** Records for the exercise follows **
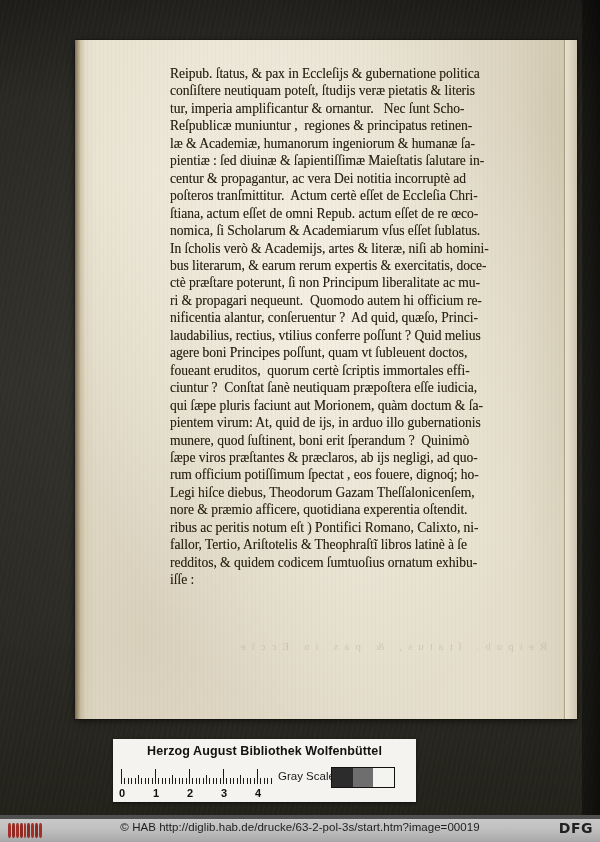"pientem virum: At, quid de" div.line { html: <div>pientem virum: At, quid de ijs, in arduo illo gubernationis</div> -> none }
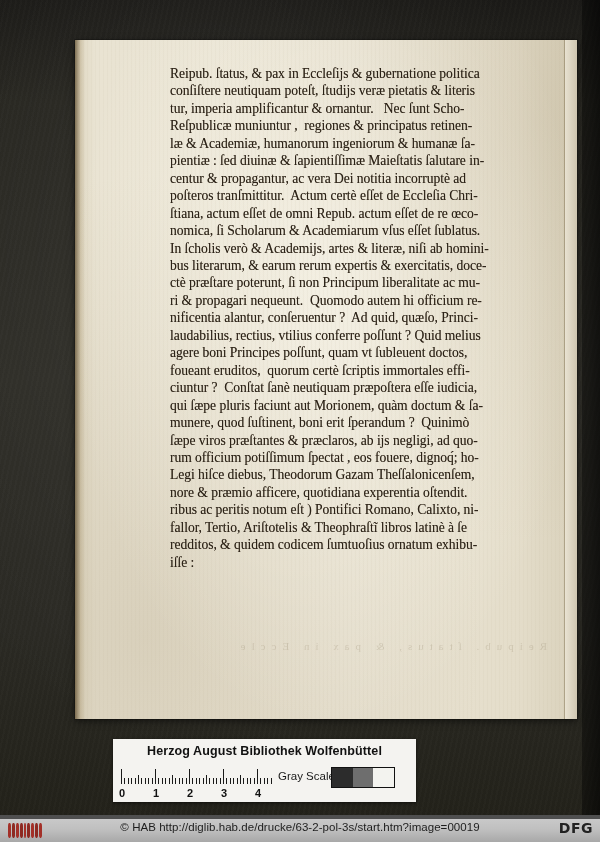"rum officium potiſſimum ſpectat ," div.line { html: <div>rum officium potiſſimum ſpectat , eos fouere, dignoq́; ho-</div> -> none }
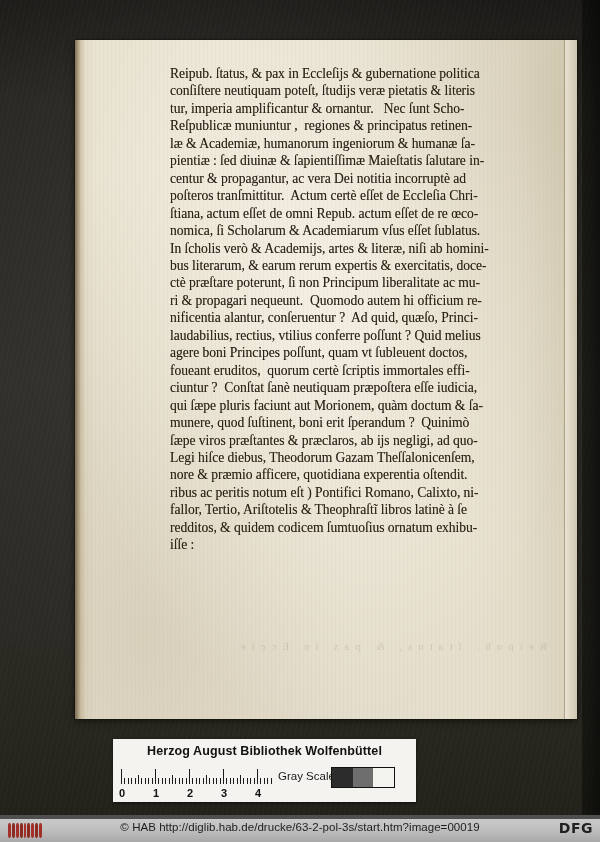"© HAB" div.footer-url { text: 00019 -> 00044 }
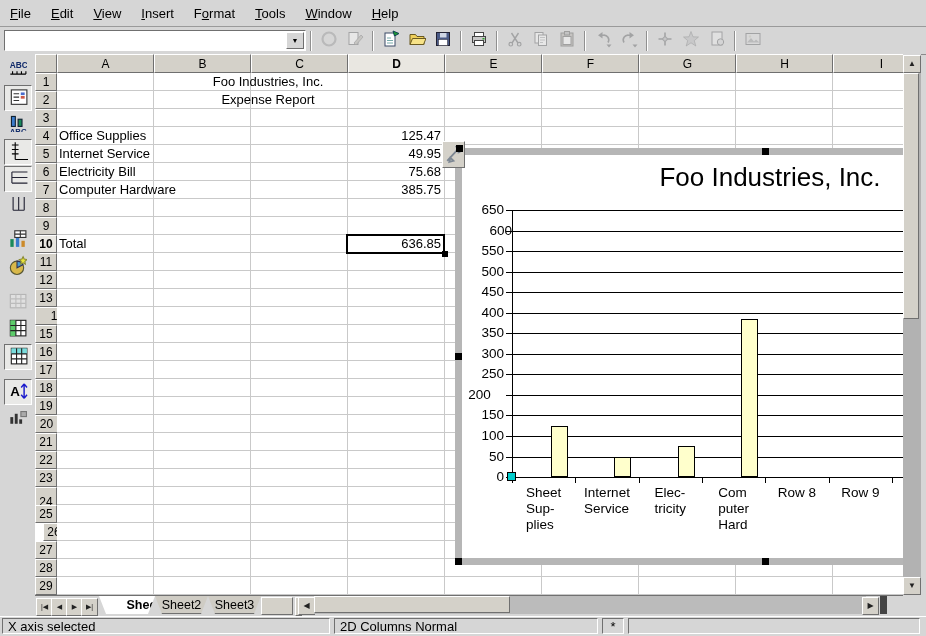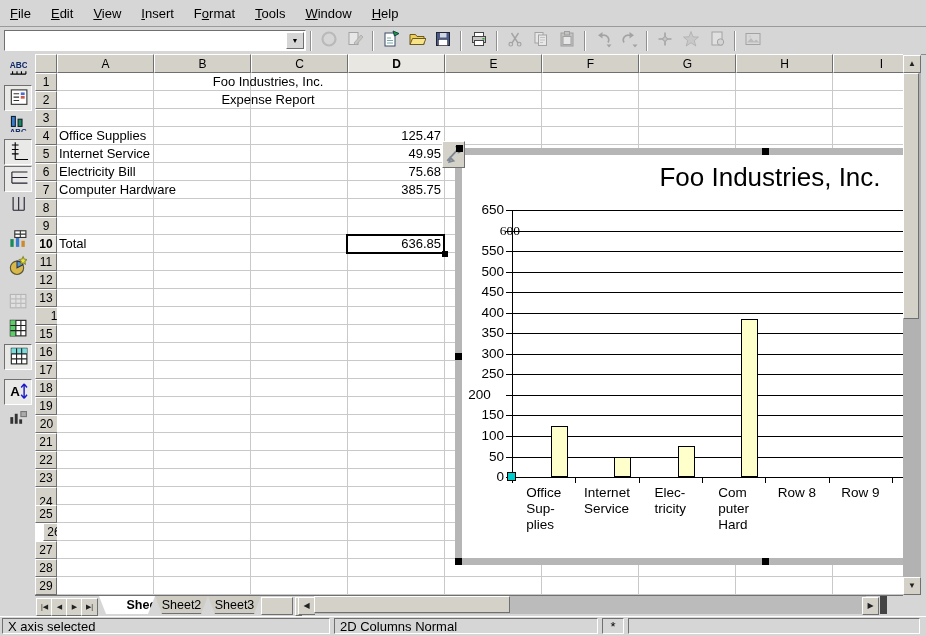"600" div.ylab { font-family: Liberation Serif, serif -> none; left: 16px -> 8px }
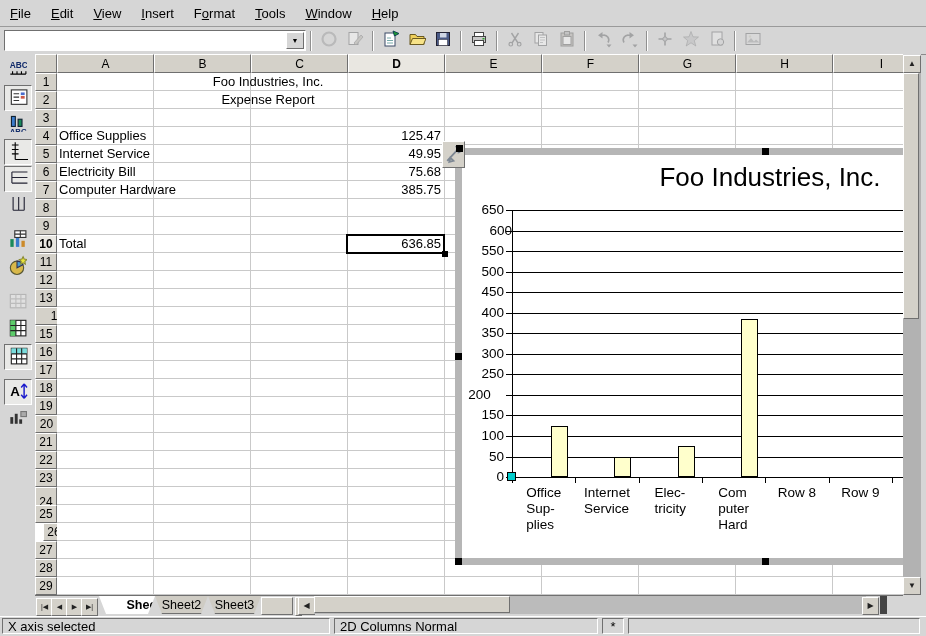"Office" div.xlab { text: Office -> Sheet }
** End of Records for the exercise **
- About this exercise -
Please copy the lines above exactly as written, apart from any pictures.

- Task solution -
"pientem virum: At, quid de" div.line { html: <div>pientem virum: At, quid de ijs, in arduo illo gubernationis</div> -> none }
"rum officium potiſſimum ſpectat ," div.line { html: <div>rum officium potiſſimum ſpectat , eos fouere, dignoq́; ho-</div> -> none }
"© HAB" div.footer-url { text: 00019 -> 00044 }
"600" div.ylab { font-family: Liberation Serif, serif -> none; left: 16px -> 8px }
"Office" div.xlab { text: Office -> Sheet }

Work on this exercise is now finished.